It’s not easy to decipher the fluid Israeli electorate. On the one hand, polls suggest a major shift to the right, with the centrist party Kadima and the conservative Likud roughly tied for the lion’s share of the Knesset, while the traditional-left Labor party has descended to competing with all the other second-tier parties such as Shas, Yisrael Beiteinu, and Meretz. On the other hand, in terms of actual policy prescriptions, the center has itself moved dramatically to the left, with Kadima advocating the creation of a Palestinians state close to the pre-1967 borders and, apparently, the ceding of the Golan Heights in exchange for peace with Syria–positions that just a decade ago were considered far-left.
One little-noticed shift, however, appears to be taking place from the extremes to the center. A decade ago, the positions that advocated settlements and refused any territorial concession, on the one hand, or immediate withdrawal from the territories and dismantlement of settlements, on the other — these were like two poles that pulled the electorate towards them, dividing the nation. Since the start of the second intifada, both of these views have lost a lot of credibility, a fact that laid the groundwork for Kadima, the country’s first-ever successful centrist party.

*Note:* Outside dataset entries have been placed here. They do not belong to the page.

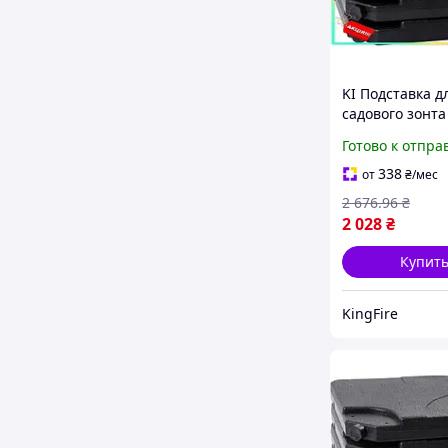
KI Подставка д
садового зонта
Happy Bonro 4
Готово к отпра
заполняемая в
или песком дл
338
от
₴
/мес
устойчивост FI
2 676
.96
₴
2 028
₴
Купит
KingFire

This week, we saw further indicators of the shift to the center. MK Effie Eitam, a firebrand representative of the religious settlement movement, announced he was running for a place on the Likud list, rather than with any of the far-right parties that he has previously been associated with. At the same time, the head of Peace Now, Yariv Oppenheimer, announced that he is joining–not Meretz, but Labor.
We should not expect either of these figures to shoot to the top of their party lists. Neither Likud nor Labor gains from being perceived as extremist these days. Yet Eitam and Oppenheimer have dealt a serious blow to the parties that have always been their natural homes.